Lidegaard to Cameron: Don’t pursue our EU model

Foreign minister warns UK prime minister away from Denmark’s EU opt-out model

The foreign minister, Martin Lidegaard, has warned Britain’s re-elected PM David Cameron that adopting Denmark’s opt-out model when he renegotiates Britain’s relations with the EU is “not something that I would really recommend”.

Cameron says he wants reforms in his country’s agreements with the EU and plans to hold a referendum on continued membership by the end of 2017.

Cameron primarily wants changes to rules on welfare benefits, wanting  EU migrants to wait four years before being able to apply for certain benefits. He also wants to be able to deport EU jobseekers who remain unemployed after six months.

Changing EU agreements is a slow process, but Lifeguard warned the PM against negotiating opt-outs for the UK.

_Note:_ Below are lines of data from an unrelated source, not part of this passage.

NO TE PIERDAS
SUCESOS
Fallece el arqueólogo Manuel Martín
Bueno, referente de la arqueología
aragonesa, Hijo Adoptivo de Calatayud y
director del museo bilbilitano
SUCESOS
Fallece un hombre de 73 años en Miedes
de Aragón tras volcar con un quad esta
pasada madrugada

“I don’t know if this is something I would really recommend, because I think we have had so many problems with opt-outs,” Lidegaard said.

READ MORE: PM sets out case for referendum on EU opt-outs

Denmark negotiated four opt-outs in 1992 before joining the EU: citizenship, the euro, defence and justice.

Opt-out headaches
The justice opt-out in particular has posed problems in recent months.

The government wanted Denmark to join the Unified Patent Court and continue co-operation with the European Police Office, Europol, forcing the government to hold a referendum last year on joining the patent court. Another referendum is scheduled for 2016 on matters related to EU justice co-operation.

Cameron is scheduled to have breakfast with the Danish prime minister, Helle Thorning-Schmidt, tomorrow in Copenhagen.

Rocky road
Lidegaard said that Cameron’s demands for EU reforms might be something Denmark would support as long as they did not compromise the freedom of movement in the EU.

“We are of course open to what Cameron has to say,” he said. “There might be things that the UK wants that we would agree would be a good thing.”

Lidegaard warned that Cameron’s EU journey would not be easy.

“It’s going to be a road full of rocks,” the minister said.